異なる環境で育った人同士が理解し合えるためにはどうずればよいか、考えるきっかけを与えてくれます。
小説『むき出し』を読み終わった感想
主人公が波乱の人生を歩んできた中で感じていた思いが胸に突き刺さり、複雑な思いと同時にラストには涙が出るような幸福感も感じられる素敵な小説でした。
小説は、あくまでフィクションとして描かれていますが、作者の人生と重ね合わせて読むことができるようになっていて、兼近さんをもっともっと応援したくなりました。
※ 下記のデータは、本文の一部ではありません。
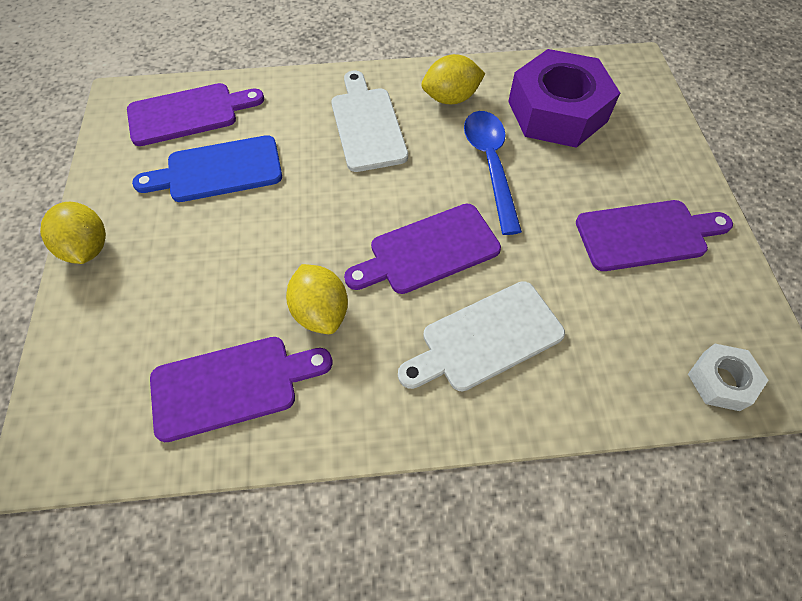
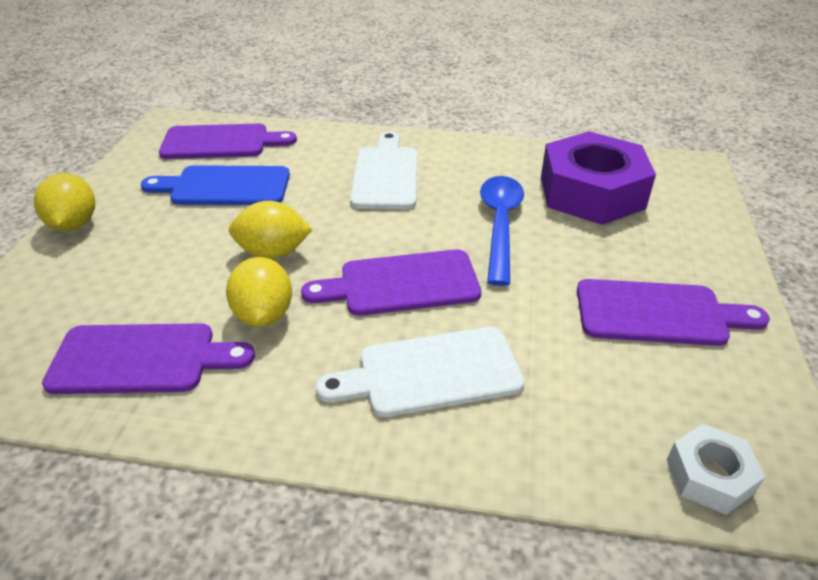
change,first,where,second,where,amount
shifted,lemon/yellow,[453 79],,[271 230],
人生の中で何かに失敗しても、また前を向いて歩いていくことの素晴らしさを感じられ、本当に読んで良かったと思える小説です。
小説『むき出し』で印象に残った名言
私が小説『むき出し』を読んで特に印象に残った名言です。
「石山大樹」のセリフ
人を羨むな。今を恨むな。
小説『むき出し』の評価や口コミ
他の方が小説『むき出し』を見てどう思われているのか、評価や口コミを調べてみました。
空が全然広くない片隅で私は思う。
描写。むき出しを、読み進めていくとある事に気が付いた。その時の景色が頭の中で映像として再生されている。季節感や体感温度、声、表情など全てが。むき出しは本で小説だけど、私の中では自分の目で映画を見ているように感じる。#むき出し#兼近大樹 pic.twitter.com/ebLjPj26Yi— AKI (@shochanhappy) September 3, 2022
兼近大樹の自伝的小説『むき出し』を読む。著者が、貧しい家庭だったとか、2回逮捕されてるとか、全然知らなかったけど、この本を読むと、著者の優しさや強さに、とても考えさせられる。勉強してこなかった著者が留置所で本に出会って目覚めたってとこに、本のチカラを感じる。#兼近大樹 #むき出し
— ふい 観る将 (@fkwaseda) August 29, 2022
むき出し #読了 しました
でも、人生は変えられる。
かねちーらしさ満載の小説でした
この作品と出会った人たちの特別な一冊になるといいなと思いました pic.twitter.com/D3pI9umYid— なな@読書垢 (@nana_ichigo15) November 13, 2021
おわりに
私が小説『むき出し』を読んだ感想や読みどころをネタバレ覚悟で解説してきましたが、「面白い」と感じられた方はぜひ読んでください。
次に読みたいと思っている小説は『火花』です。
お笑い芸人が先輩芸人の伝記を書きながら成長していく物語ですが、又吉 直樹による小説なので読むのが楽しみです。